| Directions for this task |
Take every line containing "different" out of the records.

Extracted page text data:
____________
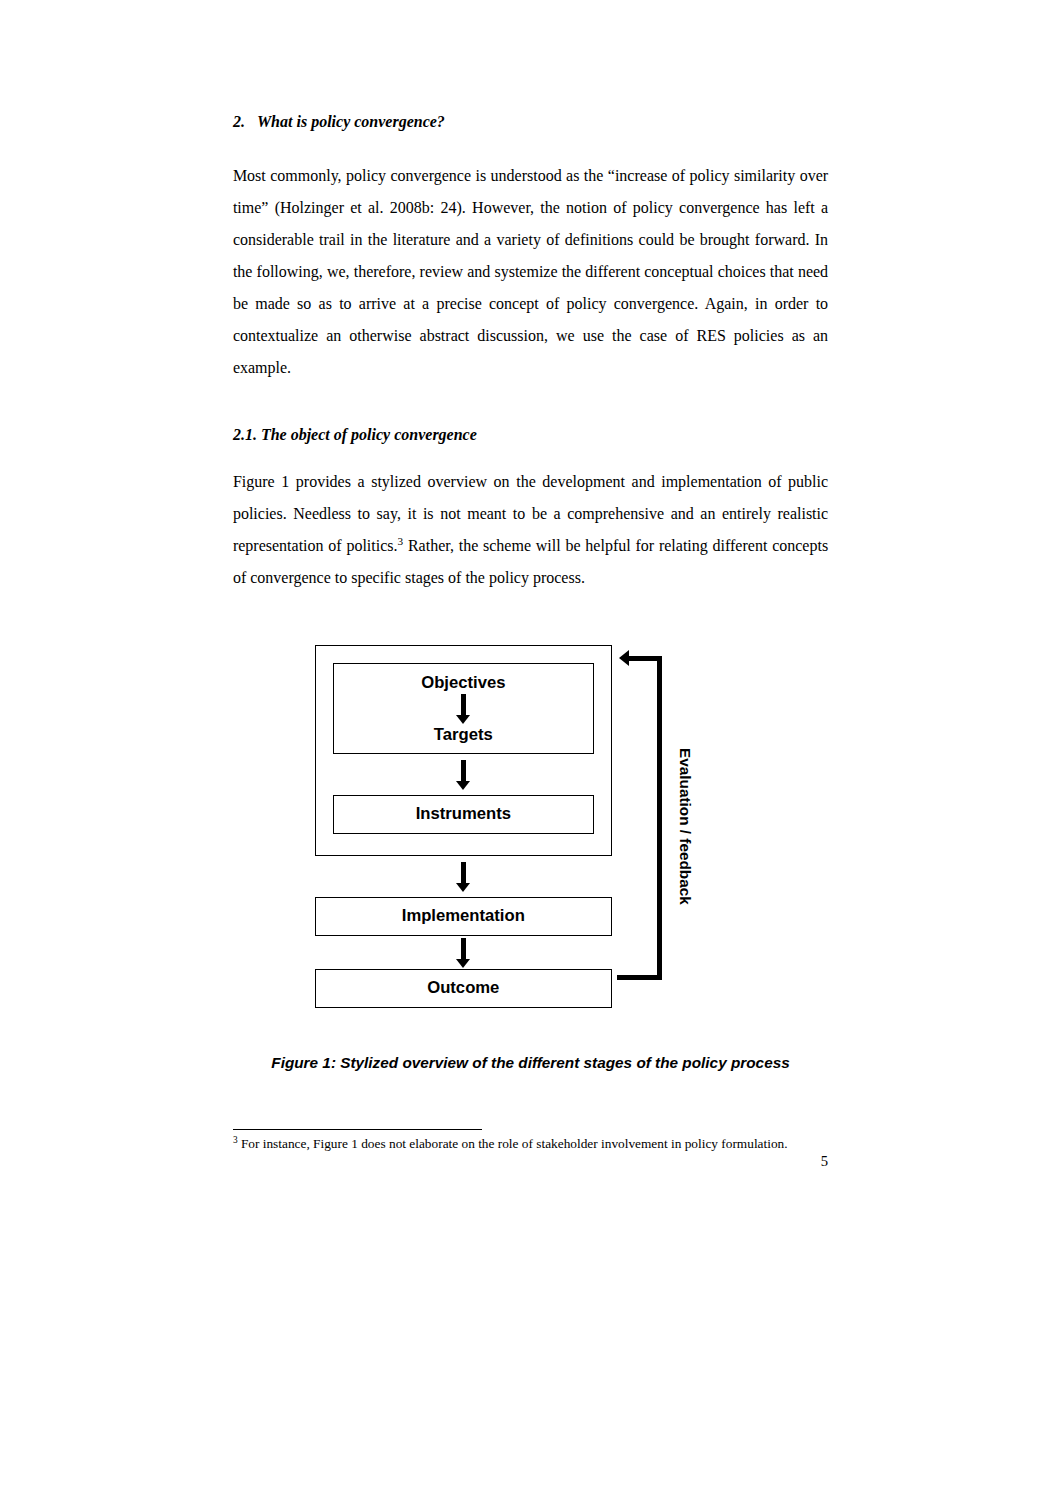2. What is policy convergence?
Most commonly, policy convergence is understood as the “increase of policy similarity over time” (Holzinger et al. 2008b: 24). However, the notion of policy convergence has left a considerable trail in the literature and a variety of definitions could be brought forward. In the following, we, therefore, review and systemize the different conceptual choices that need be made so as to arrive at a precise concept of policy convergence. Again, in order to contextualize an otherwise abstract discussion, we use the case of RES policies as an example.
2.1. The object of policy convergence
Figure 1 provides a stylized overview on the development and implementation of public policies. Needless to say, it is not meant to be a comprehensive and an entirely realistic representation of politics.3 Rather, the scheme will be helpful for relating different concepts of convergence to specific stages of the policy process.
Objectives
Targets
Instruments
Implementation
Outcome
Evaluation / feedback
Figure 1: Stylized overview of the different stages of the policy process
3 For instance, Figure 1 does not elaborate on the role of stakeholder involvement in policy formulation.
5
____________
| Worked solution |
Most commonly, policy convergence is understood as the “increase of policy similarity over time” (Holzinger et al. 2008b: 24). However, the notion of policy convergence has left a considerable trail in the literature and a variety of definitions could be brought forward. In the following, we, therefore, review and systemize the different conceptual choices that need be made so as to arrive at a precise concept of policy convergence. Again, in order to contextualize an otherwise abstract discussion, we use the case of RES policies as an example.
Figure 1 provides a stylized overview on the development and implementation of public policies. Needless to say, it is not meant to be a comprehensive and an entirely realistic representation of politics.3 Rather, the scheme will be helpful for relating different concepts of convergence to specific stages of the policy process.
Figure 1: Stylized overview of the different stages of the policy process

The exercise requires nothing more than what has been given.